Bulk Operations
Efficiently manage users, enrollments, and data at scale
When migrating from another LMS, onboarding a large cohort, or syncing with an HRIS, you need to process hundreds or thousands of records efficiently. This guide covers batch endpoints, rate limit strategies, and resilient error handling.
Prerequisites
REST API key with write permissions
Understanding of your source data format
A way to track external IDs for idempotency
Familiarity with rate limit headers
Batch User Creation
Create multiple users in a single request. The batch endpoint accepts up to 100 users per call and returns per-record success/failure details:
POST /incoming/v2/users/bulk
Authorization: Bearer {API_KEY}
Content-Type: application/json
{
"users": [
{
"email": "[email protected]",
"firstName": "Alice",
"lastName": "Smith",
"externalId": "emp_001"
},
{
"email": "[email protected]",
"firstName": "Bob",
"lastName": "Jones",
"externalId": "emp_002"
}
],
"options": {
"skipExisting": true,
"sendWelcomeEmail": false
}
}Use externalId to link Thought Industries users to your system.
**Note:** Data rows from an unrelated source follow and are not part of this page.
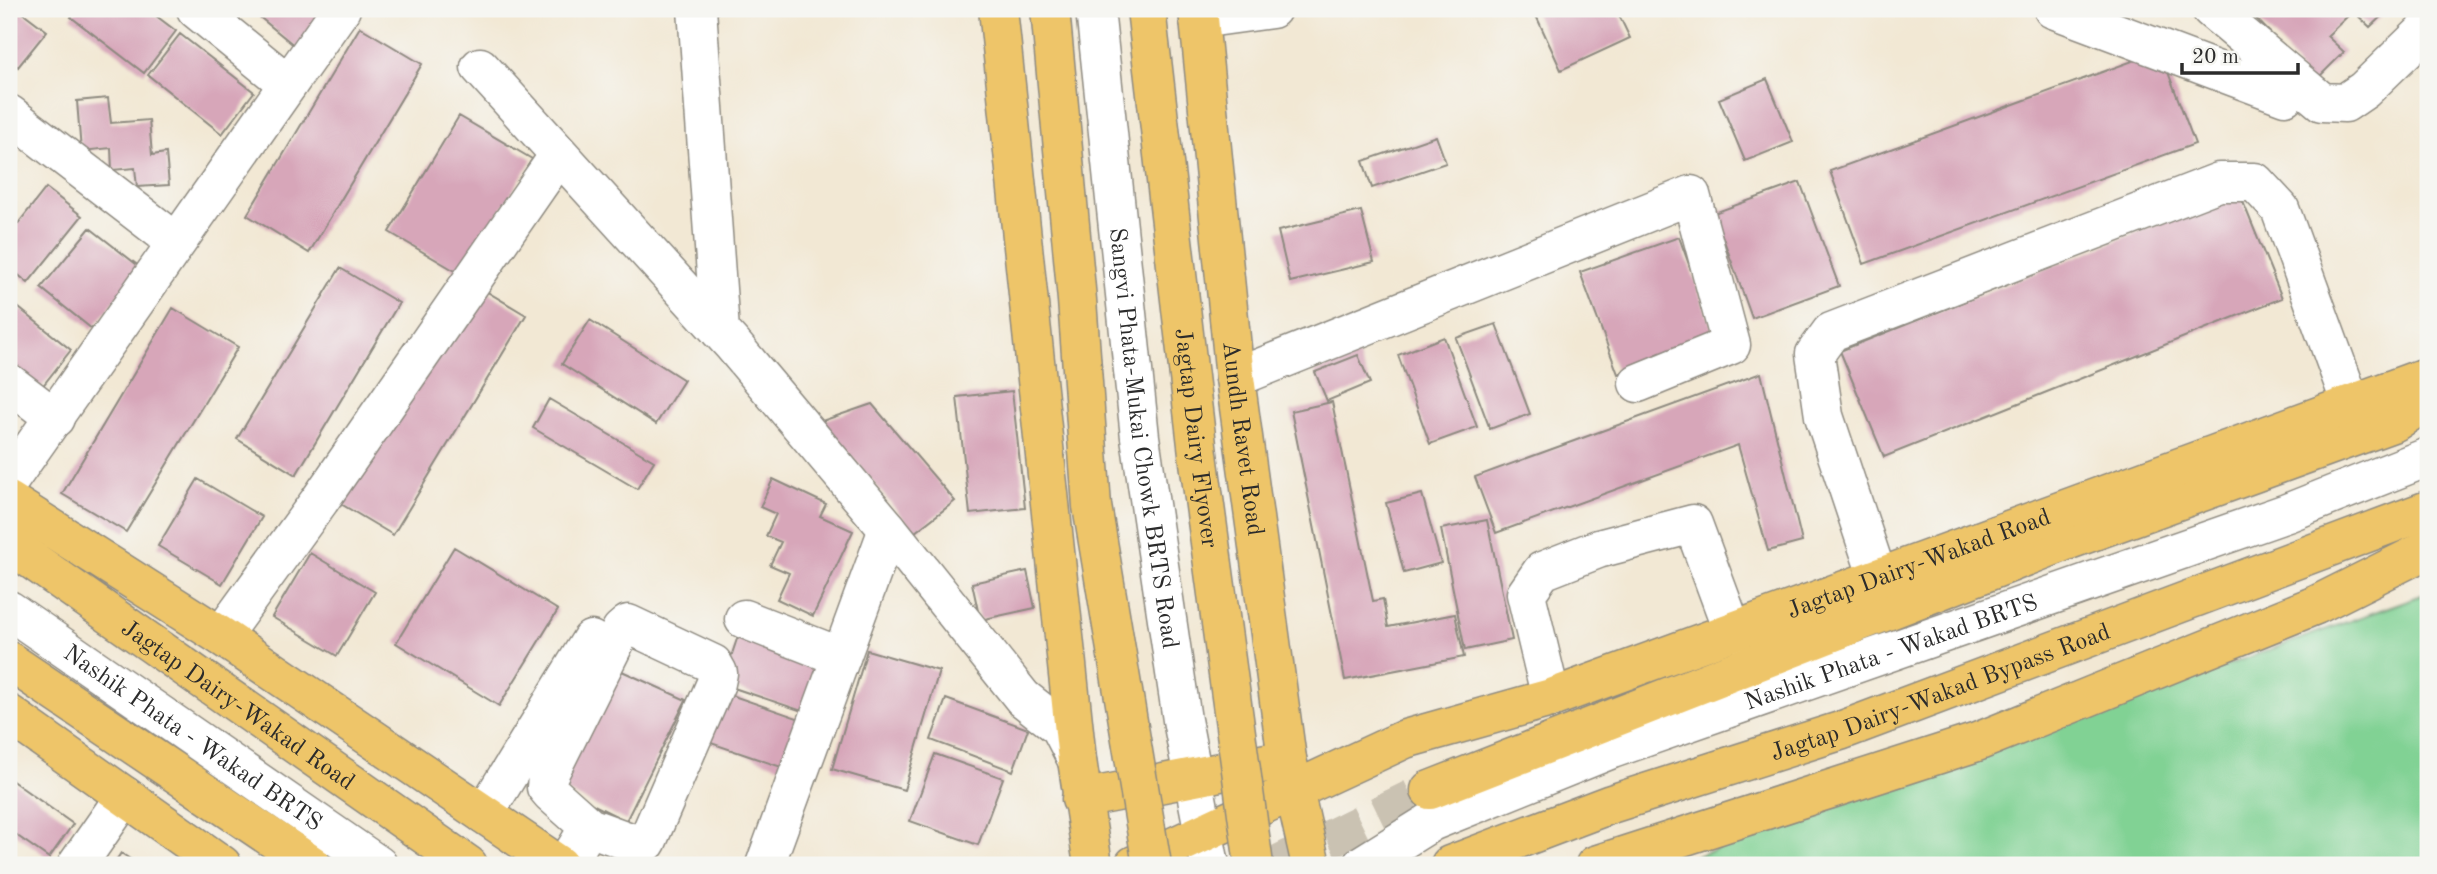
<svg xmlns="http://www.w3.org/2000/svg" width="2437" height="874" font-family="'Old Standard TT',serif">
<rect width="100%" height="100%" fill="#f6f6f2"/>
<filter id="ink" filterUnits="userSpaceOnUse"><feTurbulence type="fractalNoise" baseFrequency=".0143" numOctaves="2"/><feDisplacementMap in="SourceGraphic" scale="14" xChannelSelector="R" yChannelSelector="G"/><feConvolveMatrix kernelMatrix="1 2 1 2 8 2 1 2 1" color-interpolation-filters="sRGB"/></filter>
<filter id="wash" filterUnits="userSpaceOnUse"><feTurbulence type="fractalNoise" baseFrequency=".00686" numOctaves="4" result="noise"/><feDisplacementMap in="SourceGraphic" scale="28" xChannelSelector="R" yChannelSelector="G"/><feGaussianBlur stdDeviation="1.57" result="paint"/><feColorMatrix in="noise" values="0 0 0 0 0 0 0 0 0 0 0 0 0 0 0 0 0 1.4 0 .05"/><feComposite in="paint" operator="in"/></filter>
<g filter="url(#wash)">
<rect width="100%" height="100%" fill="#f2e8d4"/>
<path fill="#81d294" stroke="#567e60" stroke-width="2" d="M2428,592V865H1672L2422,595Z"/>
<g id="blocks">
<path fill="#d7a6b9" d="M9,9H18L47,31L18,67L9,60Z
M78,9H147L176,31L144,73L71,17Z
M260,9H335L301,51L256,14Z
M1533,9H1616L1630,38L1561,70Z
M2232,9H2389L2370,27L2353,11L2327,36L2344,52L2309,87L2287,50L2248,10L2241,18Z
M360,27L422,64L309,253L247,215Z
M180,34L254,92L222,134L148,75Z
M2160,51L2195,144L1864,264L1830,171Z
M1767,79L1793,142L1745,161L1719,99Z
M108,98L111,123L149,120L152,155L166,153L169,185L137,187L135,168L112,170L111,148L81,151L77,101Z
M459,116L532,159L462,275L389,232Z
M1436,136L1446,163L1372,188L1363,161Z
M1800,182L1839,286L1752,318L1714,213Z
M46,188L82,216L28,283L9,267V235Z
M2239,192L2282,298L1884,457L1840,351Z
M1361,211L1374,262L1290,282L1278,231Z
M90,228L141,268L92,329L41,288Z
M1679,237L1716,339L1618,374L1580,272Z
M340,268L399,303L296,475L237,439Z
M474,284L526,315L393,535L341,504Z
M14,304L71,350L41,388L9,362V311Z
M173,308L238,347L126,532L62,494Z
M590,320L684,380L656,424L562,364Z
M1496,324L1530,414L1490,429L1456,338Z
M1444,337L1477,427L1430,444L1398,355Z
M1358,355L1370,383L1327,401L1315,372Z
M1761,373L1802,542L1768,551L1738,445L1496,533L1475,477Z
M1012,391L1025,508L970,514L957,397Z
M549,399L654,461L637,489L533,428Z
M1332,402L1373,601L1383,599L1388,627L1455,614L1464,657L1345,680L1291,411Z
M872,404L955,501L915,532L822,421Z
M198,479L262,517L222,584L158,546Z
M773,479L826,504L820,516L853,531L813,616L777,599L789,573L770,565L781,542L766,536L776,514L760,507Z
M1422,494L1441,563L1404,573L1386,503Z
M1487,520L1512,640L1465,650L1441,529Z
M454,547L558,610L499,706L396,643Z
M310,553L375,592L337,656L272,617Z
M1027,571L1035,608L980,620L972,583Z
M738,636L824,666L808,713L722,684Z
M867,650L939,671L904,790L832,769Z
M613,667L686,700L626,821L554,785Z
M722,692L806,721L790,770L705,741Z
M946,699L1028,729L1013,771L931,740Z
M935,754L1003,778L978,845L910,821Z
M11,780L73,824L49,858L9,830Z
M121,853L139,865H113Z"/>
</g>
</g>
<g filter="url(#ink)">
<use href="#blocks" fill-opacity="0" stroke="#8e8a80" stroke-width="2"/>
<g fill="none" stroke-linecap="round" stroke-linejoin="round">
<path stroke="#cac2b2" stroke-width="38" stroke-dasharray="38 19" stroke-linecap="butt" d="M1276,865L1430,790"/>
<defs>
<g id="minor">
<path d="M196,9L288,84"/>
<path d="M697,9L720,331"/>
<path id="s1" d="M1095,9L1140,437L1182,720L1210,865"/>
<path d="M2053,9L2285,96"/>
<path d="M2211,9L2322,102L2345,103L2364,90L2428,28"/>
<path d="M1199,19L1272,9"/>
<path d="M480,67L733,345L888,529L1023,698L1060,727L1077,760"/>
<path d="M9,114L176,242"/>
<path d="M1235,378L1691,195L1731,345L1638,383"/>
<path d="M9,383L55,418"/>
<path d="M9,481L341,9"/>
<path d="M1878,578L1824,416L1815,354L1831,332L2219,182H2255L2280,209L2351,404"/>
<path id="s2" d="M9,610L378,865"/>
<path d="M744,619L841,657"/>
<path d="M221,636L320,500L559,155"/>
<path d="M1551,698L1526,594L1542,571L1598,549L1693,524L1733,632"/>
<path d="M484,814L591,640"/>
<path d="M77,865L125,796"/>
<path d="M566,865L589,827L641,846L647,842L716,683L718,673L713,664L628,624L621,630L547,778L546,787L551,793L589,827"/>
<path d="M765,865L888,529"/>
<path id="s3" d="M1362,865L1431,822L1612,749L2287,513L2428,457"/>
</g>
<g id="major">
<path d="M998,9L1077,760L1093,865"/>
<path id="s4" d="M1198,9L1235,378L1287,759L1311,865"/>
<path d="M9,501L221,636L559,865"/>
<path id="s5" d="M9,544L468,865"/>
<path d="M9,661L312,865"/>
<path d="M9,714L222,865"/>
<path d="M1430,790L2061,543L2395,422L2428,400"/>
<path d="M1081,799L1287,759"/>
<path id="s6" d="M1134,865L1405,739L1551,698L2428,376"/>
<path id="s7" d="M1450,865L1611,804L1840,731L2428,510"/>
<path d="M1595,865L1977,742L2316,605L2428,549"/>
</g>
</defs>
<use href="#minor" stroke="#8e8a80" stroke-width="41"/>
<use href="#major" stroke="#8e8a80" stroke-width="41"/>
<use href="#minor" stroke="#fff" stroke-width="38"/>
<use href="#major" stroke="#eec569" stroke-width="38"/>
<defs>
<g id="major-bridge">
<path d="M1050,9L1077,300L1092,506L1152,865"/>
<path id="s8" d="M1146,9L1199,462L1254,865"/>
</g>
</defs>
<use href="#major-bridge" stroke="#8e8a80" stroke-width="41" stroke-linecap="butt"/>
<use href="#major-bridge" stroke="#eec569" stroke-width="38"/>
</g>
</g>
<g text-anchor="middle" stroke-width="5" stroke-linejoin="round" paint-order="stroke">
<g font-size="24" fill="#2b2b2b" stroke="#f6f6f2">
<text dy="8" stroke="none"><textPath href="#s8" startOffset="432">Jagtap Dairy Flyover</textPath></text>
<text dy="8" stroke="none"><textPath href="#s1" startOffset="432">Sangvi Phata-Mukai Chowk BRTS Road</textPath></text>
<text dy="8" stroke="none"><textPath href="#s4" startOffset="432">Aundh Ravet Road</textPath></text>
<text dy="8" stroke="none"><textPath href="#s6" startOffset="842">Jagtap Dairy-Wakad Road</textPath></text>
<text dy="8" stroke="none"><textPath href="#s3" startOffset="572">Nashik Phata - Wakad BRTS</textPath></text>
<text dy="8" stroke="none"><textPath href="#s7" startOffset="520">Jagtap Dairy-Wakad Bypass Road</textPath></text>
<text dy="8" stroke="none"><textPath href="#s5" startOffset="280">Jagtap Dairy-Wakad Road</textPath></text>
<text dy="8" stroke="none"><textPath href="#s2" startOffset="224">Nashik Phata - Wakad BRTS</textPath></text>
</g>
</g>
<rect width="2437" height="874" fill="none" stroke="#f6f6f2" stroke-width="35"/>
<path d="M2182 63v10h116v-10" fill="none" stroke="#2b2b2b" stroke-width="3.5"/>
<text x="2192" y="63" font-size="21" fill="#2b2b2b" stroke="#f6f6f2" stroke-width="5" paint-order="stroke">20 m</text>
</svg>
This makes future updates and deduplication trivial.
Batch Enrollments
Enroll many users into courses or learning paths at once. This is ideal for onboarding new hires, rolling out mandatory training, or granting access after external purchases:
POST /incoming/v2/enrollments/bulk
Authorization: Bearer {API_KEY}
Content-Type: application/json
{
"enrollments": [
{
"userId": "usr_alice_001",
"courseId": "crs_intro_api",
"source": "bulk_import"
},
{
"userId": "usr_bob_002",
"courseId": "crs_intro_api",
"source": "bulk_import"
}
]
}Rate Limits
The API returns rate limit headers with every response. Monitor these to avoid throttling during large imports:
X-RateLimit-Limit: 100
X-RateLimit-Remaining: 87
X-RateLimit-Reset: 1699900000
Retry-After: 45async function batchWithBackoff(items, operation, batchSize = 50) {
const results = [];
for (let i = 0; i < items.length; i += batchSize) {
const batch = items.slice(i, i + batchSize);
const response = await operation(batch);
results.push(response);
// Respect rate limits
const remaining = parseInt(response.headers['x-ratelimit-remaining']);
if (remaining < 5) {
const resetAt = parseInt(response.headers['x-ratelimit-reset']) * 1000;
await delay(resetAt - Date.now());
}
}
return results;
}Error Handling
Batch responses include per-item error details so partial failures don't block the entire operation:
{
"successful": 48,
"failed": 2,
"errors": [
{
"index": 3,
"email": "invalid@",
"error": "Invalid email format",
"code": "VALIDATION_ERROR"
},
{
"index": 17,
"email": "[email protected]",
"error": "User already exists",
"code": "CONFLICT"
}
]
}VALIDATION_ERROR
A field failed format or constraint checks. Fix the data and retry.
CONFLICT
The record already exists. Use skipExisting or update instead.
NOT_FOUND
A referenced course or user doesn't exist. Verify IDs first.
RATE_LIMITED
Too many requests. Back off and retry with exponential delay.
Best Practices
Batch size of 50–100
Larger batches risk timeouts. Smaller ones create unnecessary overhead.
Log external IDs
Maintain a mapping table so you can retry or update records later.
Pre-validate data
Check email formats and required fields before sending to reduce validation errors.
Process asynchronously
For imports >1,000 records, use a background job with progress tracking.